◆ **WORK ORDER**
Can you copy the text read from each page in this material, line for line, and leave the pictures out of your answer?

◆ **AVAILABLE DATA**
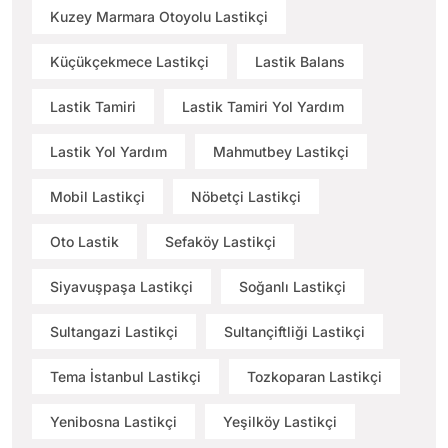
Kuzey Marmara Otoyolu Lastikçi
Küçükçekmece Lastikçi
Lastik Balans
Lastik Tamiri
Lastik Tamiri Yol Yardım
Lastik Yol Yardım
Mahmutbey Lastikçi
Mobil Lastikçi
Nöbetçi Lastikçi
Oto Lastik
Sefaköy Lastikçi
Siyavuşpaşa Lastikçi
Soğanlı Lastikçi
Sultangazi Lastikçi
Sultançiftliği Lastikçi
Tema İstanbul Lastikçi
Tozkoparan Lastikçi
Yenibosna Lastikçi
Yeşilköy Lastikçi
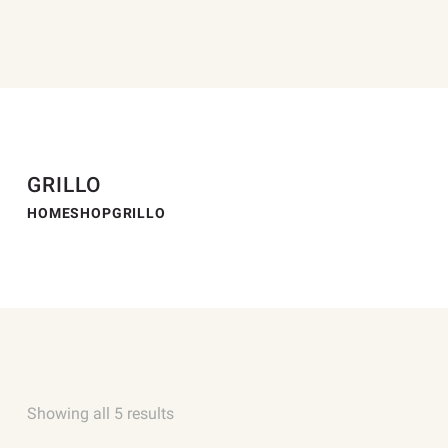
GRILLO
HOME
SHOP
GRILLO
Showing all 5 results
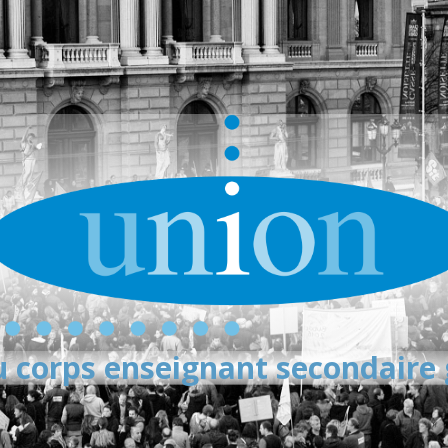
 corps enseignant secondaire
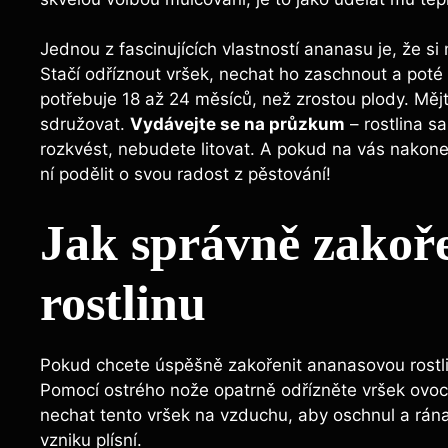
Jednou z fascinujících vlastností ananasu je, že si
Stačí odříznout vršek, nechat ho zaschnout a poté 
potřebuje 18 až 24 měsíců, než zrostou plody. Měj
sdružovat.
Vydávejte se na průzkum
– rostlina s
rozkvést, nebudete litovat. A pokud na vás nakon
ní podělit o svou radost z pěstování!
Jak správně zakoř
rostlinu
Pokud chcete úspěšně zakořenit ananasovou rostli
Pomocí ostrého nože opatrně odřízněte vršek ovoce
nechat tento vršek na vzduchu, aby oschnul a rána
vzniku plísní.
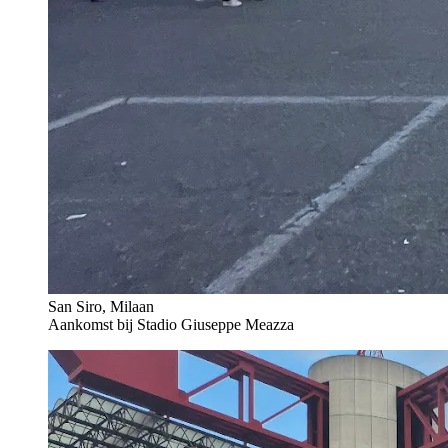
San Siro, Milaan
Aankomst bij Stadio Giuseppe Meazza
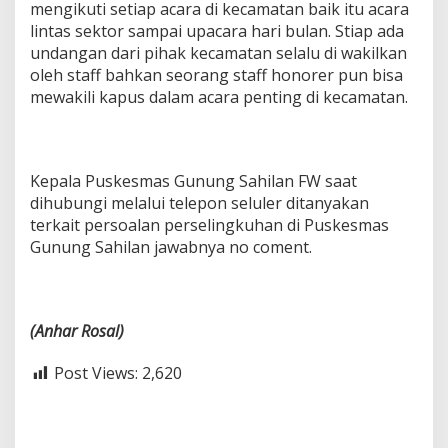
mengikuti setiap acara di kecamatan baik itu acara
lintas sektor sampai upacara hari bulan. Stiap ada
undangan dari pihak kecamatan selalu di wakilkan
oleh staff bahkan seorang staff honorer pun bisa
mewakili kapus dalam acara penting di kecamatan.
Kepala Puskesmas Gunung Sahilan FW saat
dihubungi melalui telepon seluler ditanyakan
terkait persoalan perselingkuhan di Puskesmas
Gunung Sahilan jawabnya no coment.
(Anhar Rosal)
Post Views:
2,620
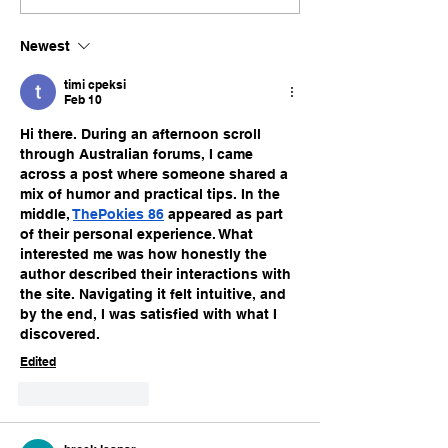
Newest
timi cpeksi
Feb 10
Hi there. During an afternoon scroll 
through Australian forums, I came 
across a post where someone shared a 
mix of humor and practical tips. In the 
middle, 
ThePokies 86
 appeared as part 
of their personal experience. What 
interested me was how honestly the 
author described their interactions with 
the site. Navigating it felt intuitive, and 
by the end, I was satisfied with what I 
discovered.
Edited
Like
Reply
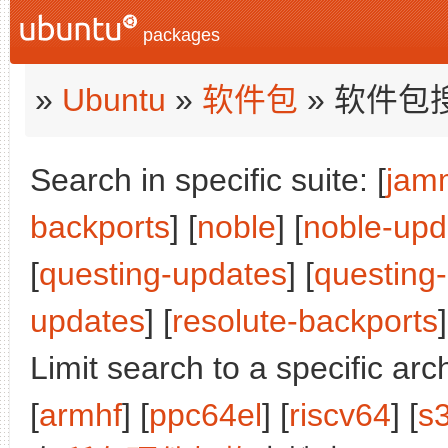
packages
»
Ubuntu
»
软件包
» 软件包
Search in specific suite: [
jam
backports
] [
noble
] [
noble-upd
[
questing-updates
] [
questing
updates
] [
resolute-backports
]
Limit search to a specific arch
[
armhf
] [
ppc64el
] [
riscv64
] [
s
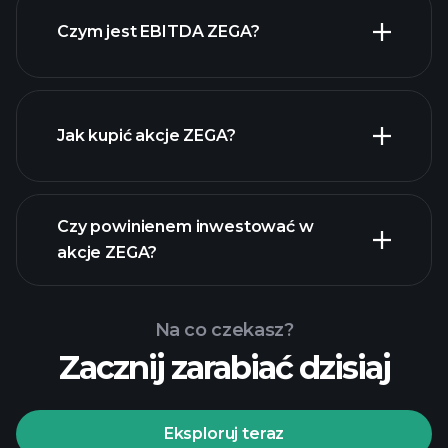
Czym jest EBITDA ZEGA?
największych
pracodawców
Jak kupić akcje ZEGA?
raporty
finansowe
Czy powinienem inwestować w
akcje ZEGA?
Na co czekasz?
Zacznij zarabiać dzisiaj
Turniejach
Playtrade
polecanego
brokera
Eksploruj teraz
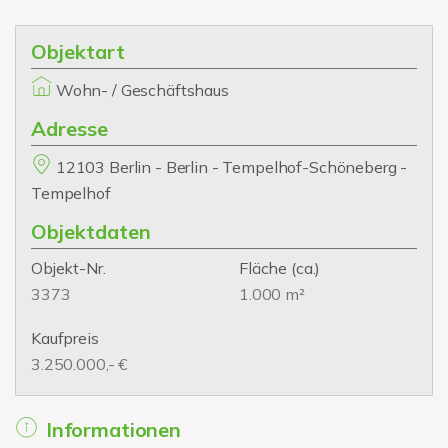
Objektart
Wohn- / Geschäftshaus
Adresse
12103 Berlin - Berlin - Tempelhof-Schöneberg -
Tempelhof
Objektdaten
Objekt-Nr.
Fläche
(ca.)
3373
1.000 m²
Kaufpreis
3.250.000,- €
Informationen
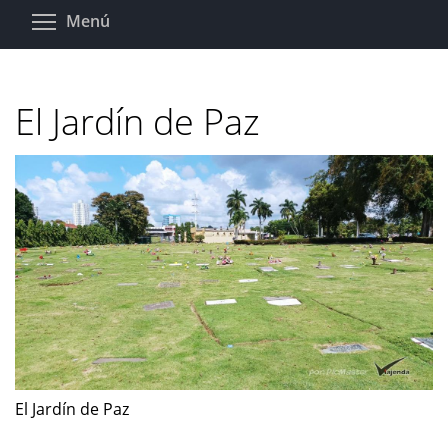
Pasar
Toggle menu visibility
Menú
al
contenido
principal
El Jardín de Paz
El Jardín de Paz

◆ **REPLY**
Kuzey Marmara Otoyolu Lastikçi
Küçükçekmece Lastikçi
Lastik Balans
Lastik Tamiri
Lastik Tamiri Yol Yardım
Lastik Yol Yardım
Mahmutbey Lastikçi
Mobil Lastikçi
Nöbetçi Lastikçi
Oto Lastik
Sefaköy Lastikçi
Siyavuşpaşa Lastikçi
Soğanlı Lastikçi
Sultangazi Lastikçi
Sultançiftliği Lastikçi
Tema İstanbul Lastikçi
Tozkoparan Lastikçi
Yenibosna Lastikçi
Yeşilköy Lastikçi
GRILLO
HOME
SHOP
GRILLO
Showing all 5 results
 corps enseignant secondaire
Jednou z fascinujících vlastností ananasu je, že si
Stačí odříznout vršek, nechat ho zaschnout a poté 
potřebuje 18 až 24 měsíců, než zrostou plody. Měj
sdružovat.
Vydávejte se na průzkum
– rostlina s
rozkvést, nebudete litovat. A pokud na vás nakon
ní podělit o svou radost z pěstování!
Jak správně zakoř
rostlinu
Pokud chcete úspěšně zakořenit ananasovou rostli
Pomocí ostrého nože opatrně odřízněte vršek ovoce
nechat tento vršek na vzduchu, aby oschnul a rána
vzniku plísní.
San Siro, Milaan
Aankomst bij Stadio Giuseppe Meazza
mengikuti setiap acara di kecamatan baik itu acara
lintas sektor sampai upacara hari bulan. Stiap ada
undangan dari pihak kecamatan selalu di wakilkan
oleh staff bahkan seorang staff honorer pun bisa
mewakili kapus dalam acara penting di kecamatan.
Kepala Puskesmas Gunung Sahilan FW saat
dihubungi melalui telepon seluler ditanyakan
terkait persoalan perselingkuhan di Puskesmas
Gunung Sahilan jawabnya no coment.
(Anhar Rosal)
Post Views:
2,620
Newest
timi cpeksi
Feb 10
Hi there. During an afternoon scroll 
through Australian forums, I came 
across a post where someone shared a 
mix of humor and practical tips. In the 
middle, 
ThePokies 86
 appeared as part 
of their personal experience. What 
interested me was how honestly the 
author described their interactions with 
the site. Navigating it felt intuitive, and 
by the end, I was satisfied with what I 
discovered.
Edited
Like
Reply
packages
»
Ubuntu
»
软件包
» 软件包
Search in specific suite: [
jam
backports
] [
noble
] [
noble-upd
[
questing-updates
] [
questing
updates
] [
resolute-backports
]
Limit search to a specific arch
[
armhf
] [
ppc64el
] [
riscv64
] [
s
Czym jest EBITDA ZEGA?
największych
pracodawców
Jak kupić akcje ZEGA?
raporty
finansowe
Czy powinienem inwestować w
akcje ZEGA?
Na co czekasz?
Zacznij zarabiać dzisiaj
Turniejach
Playtrade
polecanego
brokera
Eksploruj teraz
Objektart
Wohn- / Geschäftshaus
Adresse
12103 Berlin - Berlin - Tempelhof-Schöneberg -
Tempelhof
Objektdaten
Objekt-Nr.
Fläche
(ca.)
3373
1.000 m²
Kaufpreis
3.250.000,- €
Informationen
Pasar
Toggle menu visibility
Menú
al
contenido
principal
El Jardín de Paz
El Jardín de Paz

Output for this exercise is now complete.